Section 204(b)'s reference to "proportionate share" is nowhere defined in the FWPCA. The district court, however, found that the section's legislative history suggests that Congress did not intend to impose an "absolute proportionality" requirement and meant to require "only proportionality which is generally equitable". The court argued that proportionality, while a general requirement, was not a primary motivation for the enactment of the user fee requirement. According to the court, Congress instead was primarily concerned with ensuring that treatment systems would be self-financing and was tolerant of local variations in user charge schemes so long as this basic requirement was met. Thus, while the City charge system apportioned costs on a proportionate basis only with respect to sanitary sewage, the court concluded that the system was sufficiently sensitive to each user's burden on the total treatment system to satisfy the proportionality requirement.
HEA concedes that Congress desired to give localities flexibility in devising financing schemes, but argues that this broad concern should not obscure the command of the statute's text requiring proportionality. To bolster its point, HEA emphasizes that in 1974 Congress failed to adopt an EPA-proposed bill that would have specifically authorized localities to apportion surface run-off treatment costs on a pro-rata basis.3 HEA reasons that had Congress intended to permit pro-rata allocation of these costs, it would have adopted this amendment.

> [WHAT TO DO]
Copy word for word the part of the excerpt on proportionate user charges from "HEA concedes that" up to and including "adopted this amendment.". The records come from a different source than the text.

> [GIVEN INFORMATION]
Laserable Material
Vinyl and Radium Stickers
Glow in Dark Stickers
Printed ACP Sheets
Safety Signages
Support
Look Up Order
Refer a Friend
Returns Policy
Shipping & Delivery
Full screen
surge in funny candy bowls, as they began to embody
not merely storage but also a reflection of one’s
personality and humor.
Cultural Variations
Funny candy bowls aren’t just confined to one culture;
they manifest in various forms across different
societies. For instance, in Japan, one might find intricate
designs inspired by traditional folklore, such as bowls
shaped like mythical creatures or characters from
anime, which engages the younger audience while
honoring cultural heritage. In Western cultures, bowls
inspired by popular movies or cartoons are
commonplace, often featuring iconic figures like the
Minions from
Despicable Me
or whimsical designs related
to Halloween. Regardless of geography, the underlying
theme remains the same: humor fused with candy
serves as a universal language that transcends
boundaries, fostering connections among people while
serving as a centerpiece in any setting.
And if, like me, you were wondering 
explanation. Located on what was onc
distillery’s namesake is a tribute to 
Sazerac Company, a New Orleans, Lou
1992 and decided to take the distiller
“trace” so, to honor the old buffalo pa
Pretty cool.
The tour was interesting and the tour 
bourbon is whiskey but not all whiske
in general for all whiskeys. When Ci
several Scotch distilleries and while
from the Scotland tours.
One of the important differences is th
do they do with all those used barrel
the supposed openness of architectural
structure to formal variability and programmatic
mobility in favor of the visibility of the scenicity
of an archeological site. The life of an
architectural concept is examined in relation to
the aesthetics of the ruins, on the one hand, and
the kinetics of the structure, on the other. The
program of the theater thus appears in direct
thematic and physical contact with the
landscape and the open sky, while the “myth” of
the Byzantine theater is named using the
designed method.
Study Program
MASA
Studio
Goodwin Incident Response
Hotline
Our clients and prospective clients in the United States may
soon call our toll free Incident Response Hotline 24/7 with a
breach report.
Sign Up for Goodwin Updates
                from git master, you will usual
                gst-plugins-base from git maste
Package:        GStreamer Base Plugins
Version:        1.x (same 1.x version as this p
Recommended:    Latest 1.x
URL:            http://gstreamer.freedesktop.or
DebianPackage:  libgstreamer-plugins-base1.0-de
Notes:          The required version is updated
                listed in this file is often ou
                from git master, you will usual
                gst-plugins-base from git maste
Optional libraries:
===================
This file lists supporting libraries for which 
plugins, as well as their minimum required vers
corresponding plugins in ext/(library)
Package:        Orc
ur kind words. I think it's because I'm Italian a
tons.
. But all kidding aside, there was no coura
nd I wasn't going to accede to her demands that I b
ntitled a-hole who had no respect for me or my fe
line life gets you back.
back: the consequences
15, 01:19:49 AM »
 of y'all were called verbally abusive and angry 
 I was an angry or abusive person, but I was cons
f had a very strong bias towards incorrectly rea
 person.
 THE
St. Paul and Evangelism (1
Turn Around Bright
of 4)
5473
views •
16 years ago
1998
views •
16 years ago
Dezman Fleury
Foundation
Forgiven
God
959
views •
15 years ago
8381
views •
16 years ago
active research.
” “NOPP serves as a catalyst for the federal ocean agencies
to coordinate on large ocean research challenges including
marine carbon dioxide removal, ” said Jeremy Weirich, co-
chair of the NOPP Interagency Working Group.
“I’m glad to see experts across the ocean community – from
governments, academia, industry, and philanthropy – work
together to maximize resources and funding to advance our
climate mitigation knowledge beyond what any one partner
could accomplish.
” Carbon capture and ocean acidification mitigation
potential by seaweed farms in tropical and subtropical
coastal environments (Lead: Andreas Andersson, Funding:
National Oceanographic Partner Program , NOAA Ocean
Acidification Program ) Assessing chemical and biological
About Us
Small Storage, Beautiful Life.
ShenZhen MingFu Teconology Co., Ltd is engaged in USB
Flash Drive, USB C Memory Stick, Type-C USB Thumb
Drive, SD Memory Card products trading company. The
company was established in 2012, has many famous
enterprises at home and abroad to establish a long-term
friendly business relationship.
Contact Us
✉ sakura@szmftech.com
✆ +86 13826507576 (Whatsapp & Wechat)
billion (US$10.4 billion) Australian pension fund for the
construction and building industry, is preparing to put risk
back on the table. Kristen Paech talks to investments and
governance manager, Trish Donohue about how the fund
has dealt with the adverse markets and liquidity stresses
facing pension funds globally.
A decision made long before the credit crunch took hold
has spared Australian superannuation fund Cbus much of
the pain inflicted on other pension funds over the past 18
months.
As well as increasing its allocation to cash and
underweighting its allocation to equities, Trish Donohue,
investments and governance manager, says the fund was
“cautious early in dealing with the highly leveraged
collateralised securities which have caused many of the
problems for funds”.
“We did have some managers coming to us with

> [SOLUTION TO THE PROBLEM]
HEA concedes that Congress desired to give localities flexibility in devising financing schemes, but argues that this broad concern should not obscure the command of the statute's text requiring proportionality. To bolster its point, HEA emphasizes that in 1974 Congress failed to adopt an EPA-proposed bill that would have specifically authorized localities to apportion surface run-off treatment costs on a pro-rata basis.3 HEA reasons that had Congress intended to permit pro-rata allocation of these costs, it would have adopted this amendment.